The European Commission, the European Parliament and the Council have reached a political agreement to give the EU greater leverage to get access to public procurement markets outside the EU, boosting opportunities for EU companies. The agreement on the International Procurement Instrument (IPI) follows the final trilogue in Brussels on Monday.
“Today’s agreement is a breakthrough. We will guarantee that our European companies will have the same access to the public procurement markets outside the EU as foreign companies have on the European market.
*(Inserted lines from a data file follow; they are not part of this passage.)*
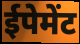
ईपेमेंट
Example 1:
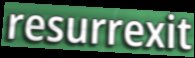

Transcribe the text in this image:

resurrexit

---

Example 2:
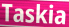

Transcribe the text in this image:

Taskia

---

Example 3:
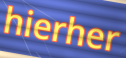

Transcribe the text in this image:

hierher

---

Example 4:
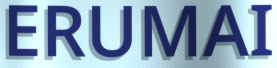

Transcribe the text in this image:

ERUMAI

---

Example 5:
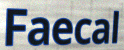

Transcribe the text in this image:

Faecal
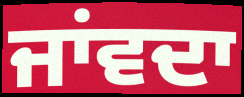
ਜਾਂਵਦਾ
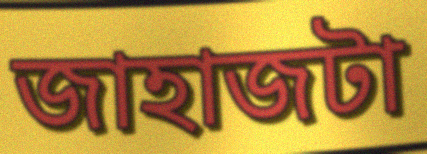
জাহাজটা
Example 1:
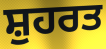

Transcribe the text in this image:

ਸ਼ੁਹਰਤ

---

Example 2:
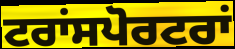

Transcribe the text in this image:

ਟਰਾਂਸਪੋਰਟਰਾਂ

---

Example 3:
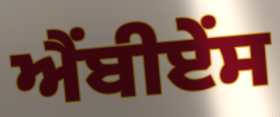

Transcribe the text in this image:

ਐਂਬੀਏਂਸ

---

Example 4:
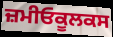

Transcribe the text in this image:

ਜ਼ਮੀਓਕੂਲਕਸ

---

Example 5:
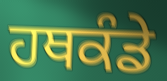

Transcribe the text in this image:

ਹਥਕੰਡੇ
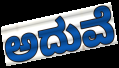
ಅದುವೆ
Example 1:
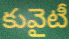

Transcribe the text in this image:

కువైటీ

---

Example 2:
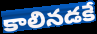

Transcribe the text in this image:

కాలినడకే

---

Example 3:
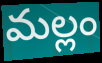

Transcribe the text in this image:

మల్లం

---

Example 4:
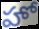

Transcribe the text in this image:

హో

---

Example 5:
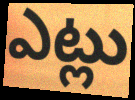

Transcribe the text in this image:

ఎట్లు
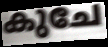
കുചേ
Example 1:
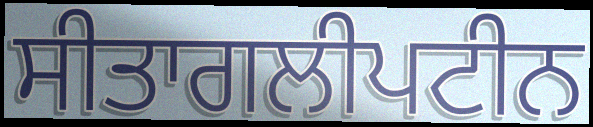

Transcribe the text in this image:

ਸੀਤਾਗਲੀਪਟੀਨ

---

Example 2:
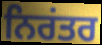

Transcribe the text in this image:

ਨਿਰਂਤਰ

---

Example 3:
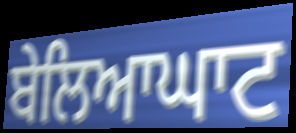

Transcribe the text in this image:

ਬੇਲਿਆਘਾਟ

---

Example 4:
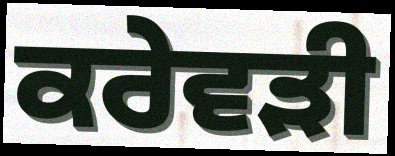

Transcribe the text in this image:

ਕਰੇਵੜੀ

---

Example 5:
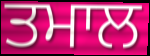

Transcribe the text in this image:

ਤਮਾਲ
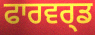
ਫਾਰਵਰ੍ਡ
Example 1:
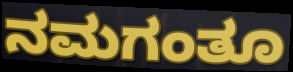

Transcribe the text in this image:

ನಮಗಂತೂ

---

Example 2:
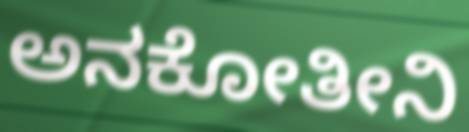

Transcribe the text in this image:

ಅನಕೋತೀನಿ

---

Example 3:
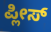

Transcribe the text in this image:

ಪ್ಲೀಸ್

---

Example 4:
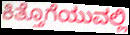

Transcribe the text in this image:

ಕಿತ್ತೊಗೆಯುವಲ್ಲಿ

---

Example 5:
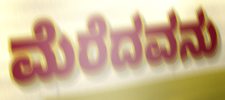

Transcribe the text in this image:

ಮೆರೆದವನು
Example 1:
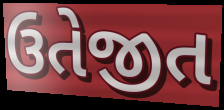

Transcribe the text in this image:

ઉતેજીત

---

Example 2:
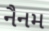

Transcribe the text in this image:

નૈનમ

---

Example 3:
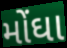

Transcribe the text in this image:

મોંઘા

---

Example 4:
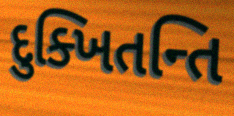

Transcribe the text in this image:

દુક્ખિતન્તિ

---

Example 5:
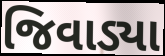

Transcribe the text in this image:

જિવાડ્યા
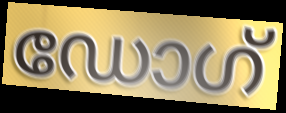
ഡോഗ്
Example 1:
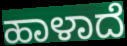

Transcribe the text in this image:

ಹಾಳಾದೆ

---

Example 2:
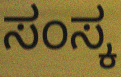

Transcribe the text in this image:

ಸಂಸ್ಕ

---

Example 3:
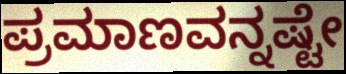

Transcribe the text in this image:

The agreement will be an effective door opener for European companies to the global procurement markets while limiting the administrative burden to a minimum”, said Daniel Caspary MEP, European Parliament Chief Negotiator for the International Procurement Instrument (IPI), on the provisional agreement between the Parliament and the EU Member States on Monday evening.
Caspary’s IPI design features “low bureaucracy and high impact” by covering only 15 percent of all procurement contracts but with a value of more than 70 percent of the total global procurement volume of around two trillion Euros. The new rules will apply to tenders worth at least 15 million Euros.
“For far too long, we had the very unsatisfactory situation that foreign companies from China and other non-EU countries succeeded in European procurements with offers that were obviously dumped to get prestigious projects like the tube in Stockholm or the Pelješac bridge in Croatia. On the other hand, European bidders were blocked in public procurements in non-EU countries regularly. With the IPI, this will end because we will have measures limiting the access to open EU public procurement tenders to companies from non-EU countries that do not offer similar access to EU companies”, explained Caspary.
Offers from companies from non-EU countries concerned will be subject to price mark-ups or excluded completely from the tender if the non-EU country refuses to open up its public procurements for EU suppliers as far as the EU does. The European Parliament succeeded in the negotiations in strengthening the IPI by strongly limiting exceptions, giving the authority to use the IPI to the Commission and not to the Member States to ensure a coherent application and insisted that big contracting authorities like city halls of large cities always have to apply the IPI.
“The introduction of the IPI will help create a level playing field in procurement and modernises the EU’s trade toolbox. Together with the planned Anti-Coercion Instrument and the planned Regulation to address distortions caused by foreign subsidies, the EU is strengthening its room for manoeuvre and action in a rough international trade environment”, Caspary concluded.
Inmaculada Rodríguez-Piñero, MEP and S&D negotiator said that the decision will pave the way for a more equal playing field for EU companies. As a result we will see more and better jobs in the EU. “I am proud that our group managed to ensure there will be a uniform application of the regulation to avoid potential loopholes and increase the transparency of the investigations. We also included social, labour and environmental obligations. The EU will be empowered to take more decisive action against discrimination against European companies abroad, while protecting bidders from least developed countries.”
The decision was also welcomed by the European Commission.
Executive Vice-President and Commissioner for Trade Valdis Dombrovskis argued that “a level playing field is vital for the competitiveness of our companies. While the EU has kept its public procurement market open, the same cannot be said for many third countries, where our companies still face unfair barriers. We continue to favour dialogue to resolve such issues. But in the final instance, this new instrument will give us extra leverage to remove these barriers and promote fair competition for the benefit of all.”
The IPI was first proposed by the Commission in 2012 and amended in 2016. The Council adopted its position on the proposal on the International Procurement Instrument in June 2021.
Further to this political agreement, the European Parliament and the Council will formally adopt the amended regulation with a view to its entry into force as soon as possible.